## DATA FOR ANALYSIS
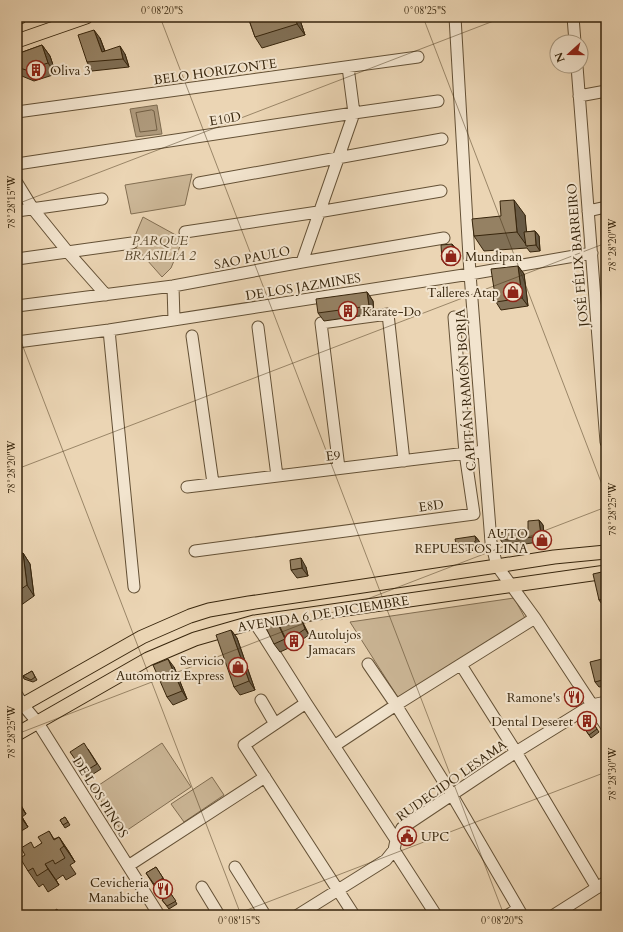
<svg xmlns="http://www.w3.org/2000/svg" width="623" height="932" font-family="Cardo,serif">
	<rect width="100%" height="100%" fill="#ebd5b4"/>
	<filter id="stains"><feTurbulence type="fractalNoise" baseFrequency=".005" numOctaves="4"/><feColorMatrix values="0 0 0 0 .2 0 0 0 0 .09 0 0 0 0 .02 0 0 0 .5 -.17"/></filter>
	<radialGradient id="worn" r=".72"><stop offset=".6" stop-color="#630" stop-opacity="0"/><stop offset="1" stop-color="#630" stop-opacity=".3"/></radialGradient>
	<path fill="#ccb797" stroke="#826e52" d="M192,174l-7,31 -54,9 -6,-29z
		M143,217l40,22 -12,29 -9,9 -30,-34z
		M514,598l11,20 -126,81 -49,-77z
		M162,743l29,44 -68,46 -30,-44z
		M212,777l12,18 -40,27 -13,-18z"/>
	<path fill="#ae997b" stroke="#7e6b4f" d="M157,105l5,29 -26,3 -6,-28z"/>
	<g fill="none" stroke-linecap="round" stroke-linejoin="round">
		<path stroke="#725f44" stroke-width="1" d="M152,110l2,1 3,19 -17,2 -4,-19z"/>
		<g stroke="#645136" stroke-width="13">
			<path id="minor" d="M455,17l15,257 21,268 6,24 38,52 71,108
				M573,17l2,25
				M577,66l29,376
				M579,96l27,-5
				M17,112l401,-55
				M17,164l337,-51 84,-12
				M17,183l16,26 34,42 39,44
				M199,183l243,-44
				M17,211l85,-12
				M588,211l18,-4
				M185,232l133,-20 123,-21
				M17,259l115,-16
				M302,262l52,-149 -6,-46
				M173,286l1,34
				M17,306l156,-20 129,-24 142,-24
				M258,327l19,149
				M109,330l25,257
				M192,336l21,147
				M17,342l92,-12 361,-56 122,-21
				M339,468l-18,-145 67,-9 16,147
				M187,487l296,-36
				M195,551l279,-37 -9,-61 -11,-136
				M254,622l9,13 43,68 90,137
				M368,664l28,41 56,90 70,120
				M461,665l55,87 81,136
				M17,695l6,10 15,18 121,192
				M261,700l14,24
				M306,703l-62,42 110,170
				M334,746l62,-41 139,-87
				M394,850l42,65
				M128,866l137,-89
				M235,867l30,48
				M202,887l17,28
				M298,915l88,-55 8,-10 2,-10 6,-12 114,-76 76,-47 14,-3
				M508,915l10,-6
				M554,915l52,-33"/>
		</g>
		<g stroke="#37250c" stroke-width="15">
			<path id="major" d="M17,18l3,-1
				M17,41l69,-24
				M17,708l125,-71 48,-21 19,-6 40,-7 248,-37 57,-9 52,-5
				M17,734l131,-75 47,-20 59,-17 352,-50"/>
		</g>
		<use href="#minor" stroke="#f2e4ce" stroke-width="11"/>
		<use href="#major" stroke="#ebd5b4" stroke-width="13"/>
	</g>
	<path fill="#806f55" stroke="#37250c" d="M248,17h51l6,18 -43,13 -7,-11z
		M100,38l5,13 20,3 4,13 -37,4 -5,-9z
		M42,45l8,11 6,18 -22,7 -17,-7v-20z
		M525,215l1,17 9,-1 4,5 1,15 -10,1 -3,-4 -43,3 -10,-15z
		M452,244l4,5 1,13 -2,3h-9l-4,-5z
		M518,266l6,8 4,32 -27,4 -5,-8z
		M367,292l6,9 1,13 -50,7 -6,-8z
		M539,520l4,5 2,16 -33,5 -7,-1 -3,-3 -4,-6 30,-6z
		M475,536l4,5 1,5 -4,4 -16,2 -3,-5z
		M23,553l7,11 4,32 -17,12v-52z
		M306,567l2,9 -11,2 -6,-8z
		M606,571v39l-7,-10z
		M302,621l7,14 -18,12 -11,5 -6,-8 4,-20 2,3z
		M231,630l6,8 18,52 -15,5 -6,-8z
		M606,658v28l-7,1 -4,-5z
		M174,667l13,32 -14,6 -6,-8z
		M32,671l5,9 -4,2 -9,-3 -1,-3z
		M574,687l5,7 -2,5 -3,2 -7,-10z
		M586,713l6,9 -6,4 -6,-10z
		M593,723l6,9 -8,6 -6,-9z
		M88,749l13,20 -14,9 -3,-6z
		M17,800l9,14 -4,3 6,10 -10,6h-1z
		M65,817l5,8 -5,3 -5,-8z
		M49,831l5,8 5,-2 10,15 6,10 -5,3 6,9 -10,6 -3,-5 -7,5 3,5 -11,7 -5,-8 -4,3 -11,-16 -3,-16 10,-7 7,-5z
		M156,867l9,14 -1,1 5,7 -9,6 -14,-22z
		M171,894l6,10 -8,5 -7,-9z"/>
	<path fill="#685a45" stroke="#37250c" d="M295,17h4l6,18 -8,-11z
		M94,30l6,8 8,22 -6,-8z
		M42,45l8,11 6,18 -8,-11z
		M120,46l5,8 4,13 -6,-8z
		M514,200l11,15 3,31h-1l-10,-14z
		M535,231l4,5 1,15 -4,-6z
		M452,244l4,5 1,13 -2,3 -4,-6z
		M518,266l6,8 4,32 -6,-8z
		M367,292l6,9 1,13 -5,-8z
		M539,520l4,5 2,16 -4,-5z
		M475,536l4,5 1,5 -4,4 -4,-5z
		M23,553l7,11 4,32 -7,-11z
		M301,558l5,9 2,9 -6,-8z
		M302,621l7,14 -4,-6z
		M231,630l6,8 18,52 -6,-9z
		M168,659l6,8 13,32 -5,-8z
		M577,691l2,3 -2,5 -2,-3z
		M17,800l4,5 5,9 -9,-13z
		M17,810l5,7 6,10 -11,-15z
		M59,837l10,15 6,10 -11,-16z
		M45,864l11,16 3,5 -11,-16z"/>
	<path fill="#958163" stroke="#37250c" d="M248,17h47l2,7 -42,13z
		M94,30l8,22 18,-6 3,13 -36,3 -9,-27z
		M42,45l6,18 -22,7 -9,-3v-13z
		M514,200l3,32 -43,4 -2,-17 29,-3 -1,-15z
		M535,231l1,14 -10,1 -2,-14z
		M452,244l1,12 -2,3 -9,1 -1,-15z
		M518,266l4,32 -26,4 -5,-33z
		M367,292l2,14 -51,7 -2,-14z
		M539,520l2,16 -33,4 -7,-1 -3,-3 -1,-3 31,-3v-9z
		M475,536l1,4 -4,5 -15,2 -2,-8z
		M23,553l4,32 -10,7v-36z
		M301,558l1,10 -11,2 -1,-10z
		M606,571v27l-7,2 -6,-26z
		M302,621l3,8 -18,12 -7,-14z
		M278,624l7,15 -11,5 -9,-18z
		M231,630l18,51 -15,6 -18,-52z
		M606,658v21l-11,3 -5,-20z
		M168,659l14,32 -15,6 -14,-32z
		M32,671l3,6 -4,3 -8,-4z
		M574,687l3,4 -2,5 -3,2 -5,-7z
		M586,713l4,6 -6,4 -4,-7z
		M593,723l4,6 -8,6 -4,-6z
		M84,743l13,21 -13,8 -14,-20z
		M606,763v7l-4,-5z
		M65,817l3,5 -5,3 -3,-5z
		M49,831l5,9 5,-3 5,9 -4,3 5,9 -10,6 -2,-4 -8,4 3,5 -11,7 -4,-8 -5,3 -8,-13 5,-3 -4,-7 10,-6 3,6 8,-5 -4,-6z
		M156,867l7,11 -9,6 -8,-11z
		M164,881l3,5 -9,6 -4,-5z
		M171,894l5,7 -9,5 -5,-6z
		M17,908l4,7h-4z
		M57,909l3,6h-12z"/>
	<path fill="none" stroke="#37250c" stroke-width="1" stroke-opacity="0.45" d="M160,17l344,898M423,17l183,478M17,204l487,-187M17,331l224,584M17,469l589,-226M17,734l589,-227M234,915l372,-143"/>
	<defs>
		<g id="building-ring" transform="scale(1)"><circle r="9.5" fill="#f2e4ce" stroke="#8f2418" stroke-width="1.5"/><path d="M-4-6H4V6H1V3H-1V6H-4ZM-2.5-4.3h1.7v1.8h-1.7ZM.8-4.3h1.7v1.8H.8ZM-2.5-1h1.7V.8h-1.7ZM.8-1h1.7V.8H.8Z" fill="#8f2418"/></g>
		<g id="shop-ring" transform="scale(1)"><circle r="9.5" fill="#f2e4ce" stroke="#8f2418" stroke-width="1.5"/><path d="M-5-2.5h2.3a2.7 3.5 0 0 1 5.4 0H5L5.5 6h-11ZM-1.5-2.5h3a1.5 2.3 0 0 0-3 0Z" fill="#8f2418"/></g>
		<g id="restaurant-ring" transform="scale(1)"><circle r="9.5" fill="#f2e4ce" stroke="#8f2418" stroke-width="1.5"/><path d="M-5-6h1v4h1v-4h1v4h1v-4h1v5L-1.5 .5V6h-2V.5L-5-1ZM5-6V6H3V1.5H1.5Q1.5-4 5-6Z" fill="#8f2418"/></g>
		<g id="civic-ring" transform="scale(1)"><circle r="9.5" fill="#f2e4ce" stroke="#8f2418" stroke-width="1.5"/><path d="M-.6-6.5H3V-4.5H.6V-3L4-1V1h2V6H-6V1h2V-1L-.6-3ZM-1.2 2.5V6h2.4V2.5Z" fill="#8f2418"/></g>
	</defs>
	<g fill-rule="evenodd">
		<use href="#building-ring" x="36" y="70"/>
		<use href="#shop-ring" x="451" y="256"/>
		<use href="#shop-ring" x="513" y="292"/>
		<use href="#building-ring" x="348" y="311"/>
		<use href="#shop-ring" x="542" y="540"/>
		<use href="#building-ring" x="294" y="641"/>
		<use href="#shop-ring" x="238" y="667"/>
		<use href="#restaurant-ring" x="574" y="697"/>
		<use href="#building-ring" x="587" y="721"/>
		<use href="#civic-ring" x="407" y="836"/>
		<use href="#restaurant-ring" x="163" y="889"/>
	</g>
	<g text-anchor="middle" stroke-width="4" stroke-linejoin="round" paint-order="stroke">
		<g font-size="13" fill="#37250c" stroke="#f2e4ce" text-anchor="end">
			<text x="50" y="75" text-anchor="start">Oliva 3</text>
			<text x="465" y="261" text-anchor="start">Mundipan</text>
			<text x="499" y="297">Talleres Atap</text>
			<text x="362" y="316" text-anchor="start">Karate-Do</text>
			<text x="528" y="538">AUTO<tspan x="528" dy="15">REPUESTOS LINA</tspan></text>
			<text x="308" y="639" text-anchor="start">Autolujos<tspan x="308" dy="15">Jamacars</tspan></text>
			<text x="224" y="665">Servicio<tspan x="224" dy="15">Automotriz Express</tspan></text>
			<text x="560" y="702">Ramone's</text>
			<text x="573" y="726">Dental Deseret</text>
			<text x="421" y="841" text-anchor="start">UPC</text>
			<text x="149" y="887">Cevicheria<tspan x="149" dy="15">Manabiche</tspan></text>
		</g>
		<g font-size="13" fill="#37250c" stroke="#f2e4ce">
			<text transform="translate(215 71) rotate(-8)" y="5">BELO HORIZONTE</text>
			<text transform="translate(225 118) rotate(-9)" y="5">E10D</text>
			<text transform="translate(577 255) rotate(-95)" y="5">JOSÉ FÉLIX BARREIRO</text>
			<text transform="translate(252 257) rotate(-11)" y="5">SAO PAULO</text>
			<text transform="translate(303 286) rotate(-9)" y="5">DE LOS JAZMINES</text>
			<text transform="translate(465 390) rotate(-94)" y="5">CAPITÁN RAMÓN BORJA</text>
			<text transform="translate(333 455) rotate(-7)" y="5">E9</text>
			<text transform="translate(431 505) rotate(-8)" y="5">E8D</text>
			<text transform="translate(323 613) rotate(-9)" y="5">AVENIDA 6 DE DICIEMBRE</text>
			<text transform="translate(451 780) rotate(-35)" y="5">RUDECIDO LESAMA</text>
			<text transform="translate(101 797) rotate(58)" y="5">DE LOS PINOS</text>
		</g>
		<g font-size="13" font-style="italic" fill="#5c4a2f" stroke="#f2e4ce">
			<text x="160" y="245">PARQUE<tspan x="160" dy="15">BRASILIA 2</tspan></text>
		</g>
	</g>
	<rect width="623" height="932" fill="none" stroke="#ebd5b4" stroke-width="44"/>
	<g transform="translate(569 54) rotate(249)"><circle r="19" fill="#f2e4ce" stroke="#a79880"/>
	<path d="M0-3L7 15L0 10L-7 15Z" fill="#8f2418"/>
	<text y="-6" font-size="11" font-weight="bold" text-anchor="middle" fill="#37250c">N</text>
	</g>
	<rect x="22" y="22" width="579" height="888" fill="none" stroke="#37250c" stroke-width="1.5"/>
	<g font-size="10" text-anchor="middle" fill="#37250c">
		<text x="162" y="14">0°08'20"S</text>
		<text x="425" y="14">0°08'25"S</text>
		<text transform="translate(11 202) rotate(-90)" y="4">78°28'15"W</text>
		<text transform="translate(612 245) rotate(-90)" y="4">78°28'20"W</text>
		<text transform="translate(11 467) rotate(-90)" y="4">78°28'20"W</text>
		<text transform="translate(612 509) rotate(-90)" y="4">78°28'25"W</text>
		<text transform="translate(11 732) rotate(-90)" y="4">78°28'25"W</text>
		<text transform="translate(612 774) rotate(-90)" y="4">78°28'30"W</text>
		<text x="239" y="924">0°08'15"S</text>
		<text x="502" y="924">0°08'20"S</text>
	</g>
	<rect width="100%" height="100%" filter="url(#stains)"/>
	<rect width="100%" height="100%" fill="url(#worn)"/>
</svg>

## EXERCISE AIM
State the number of lines in this listing that contain the string "middle", and add nothing else.

## RESPONSE AREA
3